A particular story that gained popularity last week has really caught my attention and got me thinking. If you didn’t know a US Judge has just ordered Microsoft to release emails from servers stored in a foreign Datacentre (based in Ireland). The decision isn’t immediate and gives MS time to appeal, but it’s not looking good for those who think that data stored overseas is safe from the US government. This comes at a time when not many have forgotten about the revelations from Edward Snowden that the NSA and GCHQ have been helping themselves to all manner of data stored both abroad and locally.
As SharePoint people – who are being encouraged to adopt Azure and Office 365 – what does this mean for you? Will this change the viewpoint of the organization that you are working in? If this US ruling sticks, what’s the future for global US Tech companies in general? Is this decision so big that it will stifle the development of Cloud Services? Or, is it something that will eventually be circumvented by those who can afford to implement a complex network of international companies that can operate under different jurisdictions.
Thoughts?
Let’s be clear – in Germany it is against data protection laws to store personal data – including names and email addresses – on American servers located anywhere. The argument is that to do so means putting those names and addresses into a big NSA database. Not only can the data be misused by American government or law enforcement personnel, but it can also be stolen by people like Snowden or Assange and published on the Internet. Deutsche Telekom has even proposed creating a national Internet firewalled off somehow from the rest of the world. Don’t forget Germany is a country that experienced the Gestapo and the Stasi within a single generation and are less inclined to trust government than Americans seem to be…

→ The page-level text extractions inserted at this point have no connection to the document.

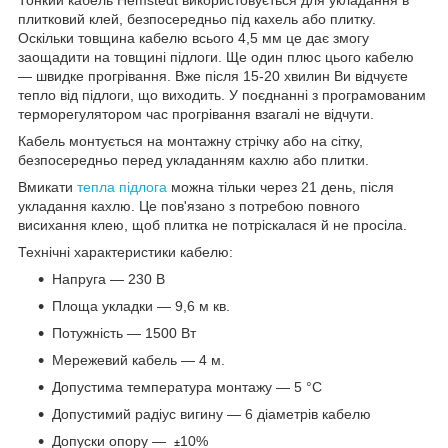
плитковий клей, безпосередньо під кахель або плитку.
Оскільки товщина кабелю всього 4,5 мм це дає змогу
заощадити на товщині підлоги. Ще один плюс цього кабелю
— швидке прогрівання. Вже після 15-20 хвилин Ви відчуєте
тепло від підлоги, що виходить. У поєднанні з програмованим
терморегулятором час прогрівання взагалі не відчути.
Кабель монтується на монтажну стрічку або на сітку,
безпосередньо перед укладанням кахлю або плитки.
Вмикати
тепла підлога
можна тільки через 21 день, після
укладання кахлю. Це пов'язано з потребою повного
висихання клею, щоб плитка не потріскалася й не просіла.
Технічні характеристики кабелю:
Напруга — 230 В
Площа укладки — 9,6 м кв.
Потужність — 1500 Вт
Мережевий кабель — 4 м.
Допустима температура монтажу — 5 °C
Допустимий радіус вигину — 6 діаметрів кабелю
Допуски опору —
10%
±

If the court specified exactly whose account they wanted access to and for what reason – a pending criminal investigation, perhaps – then fine. But that is what Snowden was so irritated by, the generalized nature of data farming by Big Brother. They have no right to collect wholesale data.

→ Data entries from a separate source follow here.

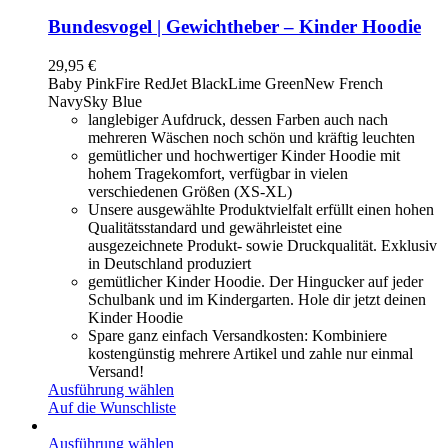
Bundesvogel | Gewichtheber – Kinder Hoodie
29,95
€
Baby Pink
Fire Red
Jet Black
Lime Green
New French
Navy
Sky Blue
langlebiger Aufdruck, dessen Farben auch nach
mehreren Wäschen noch schön und kräftig leuchten
gemütlicher und hochwertiger Kinder Hoodie mit
hohem Tragekomfort, verfügbar in vielen
verschiedenen Größen (XS-XL)
Unsere ausgewählte Produktvielfalt erfüllt einen hohen
Qualitätsstandard und gewährleistet eine
ausgezeichnete Produkt- sowie Druckqualität. Exklusiv
in Deutschland produziert
gemütlicher Kinder Hoodie. Der Hingucker auf jeder
Schulbank und im Kindergarten. Hole dir jetzt deinen
Kinder Hoodie
Spare ganz einfach Versandkosten: Kombiniere
kostengünstig mehrere Artikel und zahle nur einmal
Versand!
Ausführung wählen
Auf die Wunschliste
Ausführung wählen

Companies need to encrypt their data heavily, regardless of whether they are securing it from government or not.
As for the reliability of the cloud in general I think it will be one of the first things taken down if there is a global conflict of some sort. A giant is easier to kill than a thousand ant hills. China, Russia, the US, and other countries constantly attack each other in cyberspace so it is just a matter of time before some really large “cybernado” causes lots and lots of problems by taking down some large data centers.
Yes this is a huge concern which in my opinion has not received the serious attention that it deserves.
Microsoft knows that it blows a huge hole in the privacy of data stored anywhere in the world. This is why they are appealing the ruling. I do not think they will succeed.
I agree with other comments here that Cloud is perfect for many small businesses who do not need to store commercially sensitive information in the cloud. Office 365 allows them to outperform may larger companies without the overheads of employing specialised support people.
I also agree with comments that for larger companies a possible route is the hybrid model but this also brings its own risks. At the end of the day the most secure way to store critical data is to have a secure vault, guarded by armed soldiers, with no connection to the internet or to any other system. The only user would be someone who is given access to the room. USBs, floppy – any way of transferring data would be prevented. If a hard disk needed to be replaced smash the old one to pieces with a sledge hammer and shred the remains. There is no such thing as a 100% secure system.
So we have to take reasonable steps to secure business critical data. Opening up data to the Cloud is a big risk that has to be managed appropriately.
I also note that in recent weeks there have been repeated Microsoft Cloud outages with people unable to access for sometimes days at a time. I am getting tired of the Microsoft partner site repeatedly being unable to log me on – obviously cannot cope with the traffic so this does not bode well for the future as more and more people use the Microsoft Cloud.
Depends on how you define ‘sensitive data’. You could argue that even the audit history about a business process is sensitive. For example, from the SP Audit logs you could reveal that Joe Bloggs just modified ‘Bribe ACME Corp 1 million.docx’ which would be very interesting information for a foreign govt. In fact most data stored could be of some use to a foreign government for their own purposes. (Social, Email, Doc management, custom apps, etc).
I guess it all boils down to how you partition the data and apps and how do you enforce staff to work within the correct silo for the business business process they are performing. In reality this is a real mess and I think it’s so complex to govern that Hybrid (some local and some global) won’t work. Nationally regulated companies with nationally located data centres is going to win through eventually.
That is exactly why European governments and a big part of European big business (which is in large part dependent from the European governments) will never commit themselves fully to the cloud, at least not in the foreseeable future. Any SP service provider operating in Europe should take it into account.
Tomasz mentioned France, but I believe Germany has a similar policy, even enforced by law.
The only acceptable middle way would be for me a hybrid solution. The sensitive data must remain locally and other can be put in an EU-located cloud. Would that make sense?